Tomás Mojarro
Tomás Mojarro

Muy poco me duró el gusto, porque a la siguiente noche la primera sobreviviente del Hiroshima doméstico cruzó en tizniza frente a mi chipocle ya enfrijolado

 

Le hablé ayer de la plaga de cucarachas que infestó mi cocina, que a la invasión de los bichos más parecía jacalón de San Lázaro, bunker de concanacos y similares o constructoras extranjeras contratadas por usted. Nauseabundo.

Mi sino, señor, es combatir cucarachas a periodicazos. Como sus congéneres de dos patas, estas resultaron inmunes al papel impreso, como también a los polvos venenosos que les espolvoreé sobre cachos de queso gruyere; las muy ladinas se comían el queso y me dejaban los polvos; después les deposité los polvos sobre queso mexicano; ellas, burla sangrienta, devoraban los polvos y me dejaban el del país. Ya vencido por las invasoras, al teléfono, y el fumigador:

– Se las exterminamos. Ora que acabar con el cucarachero le va a costar uno y la mitá del otro. ¿Cubre los gastos?

IVAs, cargos, recargos y sobrecargos, impuestos y sobreimpuestos. Y qué hacer, sino resignarse a lo peor: “Tendremos que desocupar el depto., durante unos días”, advertí a mi primo el Jerásimo, licenciado del Revolucionario Ins., al que tengo y mantengo como arrimado.

Y allá vamos a casa de un mi pariente por parte de madre, que con abrazos salió a recibirnos y en 48 horas ya nos había corrido 6 veces. Y a Cádiz.

Inquisitivo, fui abriendo la puerta. ¡Genocidio descomunal! ¡Ni las hordas de Trump y todos los Bush! Un tendedero de cucas damnificadas, señor Peña, que haga de cuenta víctimas del modelo neoliberal: fallecidas por aquí, muertas de hambre por allá, difuntas por dondequiera, y aquel hedor de las armas químicas de destrucción masiva. Fui y abrí las ventanas, y que entra a borbotones el otro hedor: smog y materias fecales suspendidas en el aire. Me puse a barrer. La cocina, otra vez limpísima. Bien.
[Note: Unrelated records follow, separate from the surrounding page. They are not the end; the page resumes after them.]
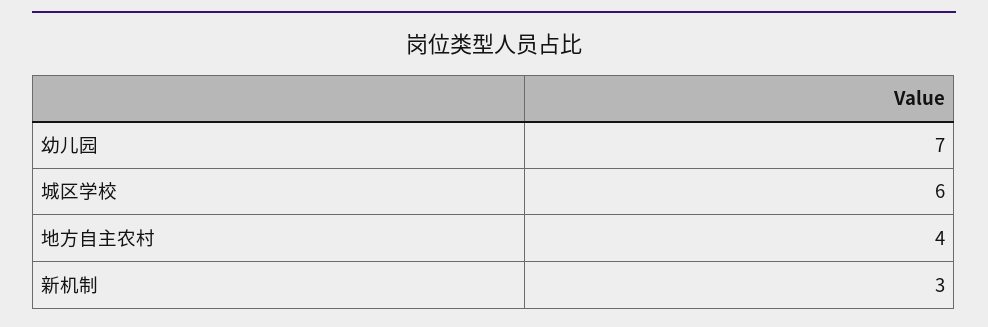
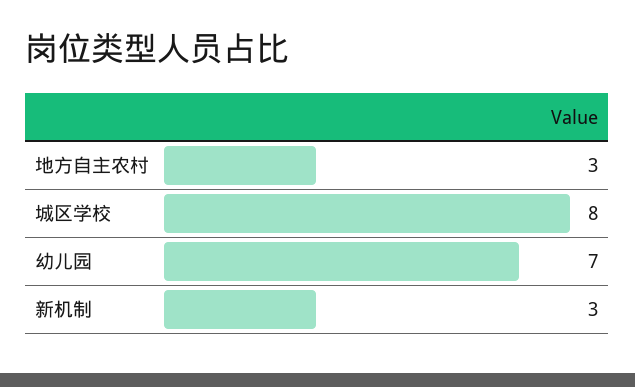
  {
    "幼儿园": 7,
-   "城区学校": 6,
+   "城区学校": 8,
-   "地方自主农村": 4,
+   "地方自主农村": 3,
    "新机制": 3
  }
¿Bien? ¡Bien madres, con perdón! Muy poco me duró el gusto, porque a la siguiente noche la primera sobreviviente del Hiroshima doméstico cruzó en tizniza frente a mi chipocle ya enfrijolado, y detrás otra, y otra más, y docenas de ellas. “Mexicano tenías que ser, ángel exterminador tan pacotón”. Y que me prendo al teléfono, y que miento leyes y proges, campechaneadas, y que el técnico se apersona en el lugar de los hechos:

– ¿Y cómo se las voy a exterminar, si el de junto se las redama para acá?

– Fumigar el de junto, la solución.

– ¿Y no son un hervidero las de la estación policiaca de la otra esquina, que surte de cucas al expendio de velas, veladoras y aceites milagrosos de junto, el que las recomparte con el sanatorio espantacigüeñas de al lado. De ahí llega la migración al restorancito, que vive atascado de un animalero que luego manda en peregrinación al templo de Juditas Tadeo, grifo del arroyo de cucas que  va a desembocar en el burdelito de aquí a la vuelta, animalero que se le trepa aquí al vecino cuando él  va a treparse a.

– No entiendo su lógica.

– Porque se hace pendejo. ¿Acaso no sabe que México entero está hirviendo de cucarachas?

– ¡Pues ultimadamente déjeme ahogarme en este animalero de miércoles! (Era jueves.)

Y ya, señor Peña. Yo, infestado de bicharajos, nomás me quedé pensando: ¿podría algún poder exterminar este enjambre de cucas que nos ventosean los de la Unión, los presidentes y expresidentes, gobernadores y exgobernadores, los oligarcas canacos, concanacos y concamines, el periodismo y la industria “religiosa” de Norberto Rivera con todos los acólitos de Romero Deschamps? Ya estoy temiendo, Señor Peña, que la metástasis va a terminar infectando los cárteles del narcotráfico.